MTU
Physical and link layers mandate a Maximum Transmission Unit, MTU. For Ethernet, MTU standard size is defined as 1500 bytes - this is the maximum size of payload in a Ethernet Frame, including the encapsulated TCP and IP headers. All machines/routers in the route of the packet must agree on the same MTU size.
# ip link show | grep mtu
1: lo: <LOOPBACK,UP,LOWER_UP> mtu 16436 qdisc noqueue state UNKNOWN
2: eth0: <NO-CARRIER,BROADCAST,MULTICAST,SLAVE,UP> mtu 1500 qdisc pfifo_fast master bond0 state DOWN qlen 1000
3: eth1: <BROADCAST,MULTICAST,SLAVE,UP,LOWER_UP> mtu 1500 qdisc pfifo_fast master bond0 state UP qlen 1000
4: venet0: <BROADCAST,POINTOPOINT,NOARP,UP,LOWER_UP> mtu 1500 qdisc noqueue state UNKNOWN
5: bond0: <BROADCAST,MULTICAST,MASTER,UP,LOWER_UP> mtu 1500 qdisc noqueue state UP
If the packet arriving at a router is too big for the MTU of the next hop network, it may do any of the following
- Router splits the packet into fragments sized for that MTU, or
- Router uses ICMP to alert senders when fragmentation is needed, and
- Sender adjusts frame size appropriately.
Path MTU Discovery(pMTU):
One approach to solve the fragmentation problem is to find the smallest MTU size supported by routers on a path in adavance. This helps in avoiding fragmentation by not sending packets larger than the smallest MTU size supported by routers in the path/link. In Path MTU discovery, an initial packet is sent with "Don't Fragment" flag set. Router that would fragment the packet, drops it and responds to the sender with ICMP "fragmentation needed" error packet marked with the MTU of the next hop. The kernel can cache the path MTU(pMTU) information for a connection locally in the routing cache(/proc/net/rt_cache) and resend smaller packets.
Path MTU discovery is enabled on by default and can be verified by checking the sysctl setting -
net.ipv4.ip_no_pmtu_disc
# sysctl -a | grep pmtu
net.ipv4.ip_no_pmtu_disc = 0
This can be
turned off with syctl by setting
net.ipv4.ip_no_pmtu_disc to
1.
A tool for simulating the Path MTU discovery is tracepath.
However, if a router in the path filters all the ICMP traffic, Path MTU discovery(pMTU) gets broken and therefore affects performance by either
- Causing intermediate fragmentation at routers, or
- Causing hosts to assume that the minimum path MTU allowed is that of the IP(576 bytes) when higher MTUs are possible.
Note:
- Filtering of all UDP, ICMP 'time-exceeded', ICMP 'dest-unreach/port-unreach' breaks the tracepath and traceroute.

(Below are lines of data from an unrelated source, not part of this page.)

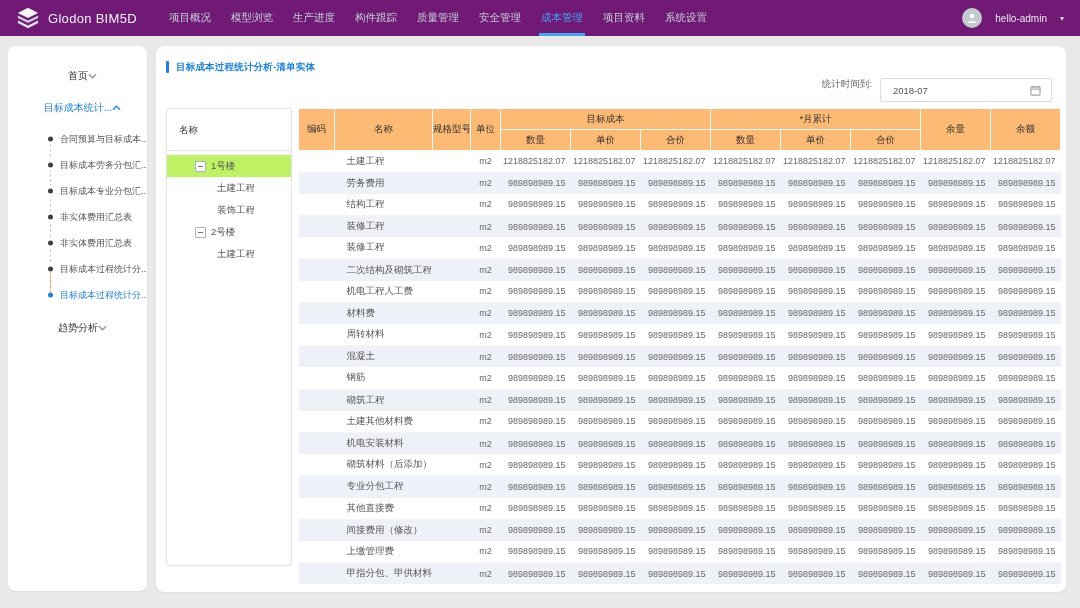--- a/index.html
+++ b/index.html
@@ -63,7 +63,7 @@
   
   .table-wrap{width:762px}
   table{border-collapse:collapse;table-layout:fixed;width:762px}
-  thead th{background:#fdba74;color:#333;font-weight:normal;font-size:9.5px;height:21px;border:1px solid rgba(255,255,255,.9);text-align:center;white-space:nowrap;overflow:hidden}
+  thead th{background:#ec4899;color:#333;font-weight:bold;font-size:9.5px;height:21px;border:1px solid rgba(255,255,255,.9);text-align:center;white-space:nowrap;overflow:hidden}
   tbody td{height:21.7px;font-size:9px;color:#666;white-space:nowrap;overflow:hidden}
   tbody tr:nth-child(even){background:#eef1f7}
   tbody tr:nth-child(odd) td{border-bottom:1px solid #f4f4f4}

- traceroute -I and mtr commands break if ICMP 'time-exceeded' and ICMP 'echo-request'/'echo-reply' are filtered.
Jumbo Frames:
Standard payload size(MTU) is defined as 1500 bytes. To increase performance, payload size(MTU) can be increased. By increasing the packet size,
- Number of packets transmitted is reduced
- Less packets means number of interrupts to be handled is also reduced(CPU service time), thus smaller CPU load
- Less space on an average is needed for headers
Jumbo frames are Ethernet frames with more than 1,500 bytes of payload (MTU). Conventionally, jumbo frames can carry up to 9,000 bytes of payload. Using a larger MTU value (jumbo frames) can significantly speed up network transfers. All the networking hardware in the route of a jumbo frame must support jumbo frames.
Why jumbo frames cannot exceeed 9000 bytes?
Because the CRC field isn’t long enough to guarantee detection of errors for frames larger than 9000 bytes.
How to set MTU size greater than 1500 bytes for a NIC?
1)
ip link set ethX mtu Y
or
ifconfig ethX mtu Y
where,
ethX is the ethernet adapter (eth0, eth1, etc.) and
Y is the MTU size of the frame(1500, 4000, 9000).
2) Disable path MTU discovery, as follows
net.ipv4.ip_no_pmtu_disc = 1
MSS
MSS is the Maximum Segment Size. This is usually the local MTU minus TCP/IP headers.
For example, if MTU is 1500 bytes, MSS is usually 1460 bytes(1500 - TCP header 20 bytes - IP header 20 bytes).